A few years ago, Chad faux-announced his retirement from the music industry via Twitter before quickly retracting. The mystique surrounding him can be attributed as much to his reticence as his choice to eschew traditional music industry hubs for his hometown, in order to be near family (in addition to his 7-year-old son with Priscilla, he has two older kids from a previous marriage). Ever since the Neptunes’ historic run, he admits, he’s often sought a drastically simpler existence: “Just being in a safe work environment. Kind of like a 9-to-5 type of thing. Where you go in and report to someone and sign-in and there’s a staff and there’s a set goal, a set thing, an agenda, you know, things that need to happen.”
So hearing his recent re-emergence as a solo producer is a joy. His hook-y lead synth riffing on SG Lewis’s pop-dance number “Chemicals” from last year, for instance, provides just the kind of sneaky melodic expansiveness that’s his hallmark. His piano-led co-production with Rex Orange County for Brockhampton’s “When I Ball” expertly steers a song about childhood aspirations and maternal guidance that might have succumbed to sentimentality towards poignancy. A slew of additional unreleased tracks that he’s produced on his own and plays for me (artist names and other details withheld by request) sound similarly strong.
He details a few other ventures from the past decade, the composite sketch of which presents a stark deviation from the methodical brand building of the Neptunes. Around 2012 he started Galaxy Gear – a rental service offering synths, guitar amps and laser lights for recording and DJ sessions – prompted by his wish to “collaborate with folks on the street and record,” through which he wound up fielding a few demos. Though the company is no longer active, a cargo van brandishing its logo is still parked by his home studio. He contemplated working at Guitar Center (“Just imagine having all those instruments to be able to use”). A stint at a local communal cubicle studio wound up as a space to store gear. “I was gonna be a paralegal at one point,” Chad volunteers. “Still do music, see what happens with the music.

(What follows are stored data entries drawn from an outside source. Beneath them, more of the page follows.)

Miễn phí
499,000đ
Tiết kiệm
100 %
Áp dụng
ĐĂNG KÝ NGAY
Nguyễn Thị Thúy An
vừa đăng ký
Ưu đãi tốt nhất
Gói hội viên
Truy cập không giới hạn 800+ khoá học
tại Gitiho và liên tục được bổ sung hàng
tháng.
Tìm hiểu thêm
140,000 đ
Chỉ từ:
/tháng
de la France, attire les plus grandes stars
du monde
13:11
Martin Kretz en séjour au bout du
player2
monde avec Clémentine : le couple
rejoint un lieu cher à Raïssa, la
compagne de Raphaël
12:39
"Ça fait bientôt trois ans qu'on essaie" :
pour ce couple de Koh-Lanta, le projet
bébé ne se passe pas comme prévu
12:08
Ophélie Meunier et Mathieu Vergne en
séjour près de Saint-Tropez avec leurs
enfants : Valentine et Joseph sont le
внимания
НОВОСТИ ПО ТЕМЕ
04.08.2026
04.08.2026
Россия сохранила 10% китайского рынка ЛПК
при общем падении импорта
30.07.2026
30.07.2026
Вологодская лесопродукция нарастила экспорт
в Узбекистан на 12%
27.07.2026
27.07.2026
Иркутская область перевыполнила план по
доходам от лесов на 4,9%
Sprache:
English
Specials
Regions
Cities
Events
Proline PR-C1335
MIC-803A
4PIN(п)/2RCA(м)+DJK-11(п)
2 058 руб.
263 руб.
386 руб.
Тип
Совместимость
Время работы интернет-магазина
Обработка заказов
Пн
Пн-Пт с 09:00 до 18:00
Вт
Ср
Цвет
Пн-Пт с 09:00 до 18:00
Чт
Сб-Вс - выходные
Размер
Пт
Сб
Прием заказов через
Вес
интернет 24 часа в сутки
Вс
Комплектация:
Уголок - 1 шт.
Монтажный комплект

But have that fallback gig.”
One of the most accomplished producers in pop music history seeking a “fallback gig” may sound bizarre. But his current mood is decidedly solemn.
“I feel like this is the last round of… of making music,” he says. “I think… I don’t know, I think this is it.”
You mean within the music industry?
“I don’t know,” he replies wearily. Moments later he’s off to pick up his son from school, but not before adding, “I love creating.”
Nowhere was that more evident than earlier that day back at his home-studio. He’d momentarily disappeared from the room, only to return with his saxophone. He was preoccupied with playing his tenor part on the Gershwin-penned jazz standard “Lady Be Good,” the Lester Young solo transcription of which he’d been studying. This in preparation not for an important upcoming concert or recording date, not even for the weekly HMRB sessions he partakes in with the older musicians from around town. This was for a saxophone lesson, which he’d begun taking in order to improve his bebop chops. In the infamous words of a fellow esteemed Virginian, we talkin’ about practice.
Chad placed the mouthpiece to his lips, closed his eyes and began to blow, unleashing warm, full tones. Nimbly navigating the tune’s changes, he played through, focused, relaxed and in complete command.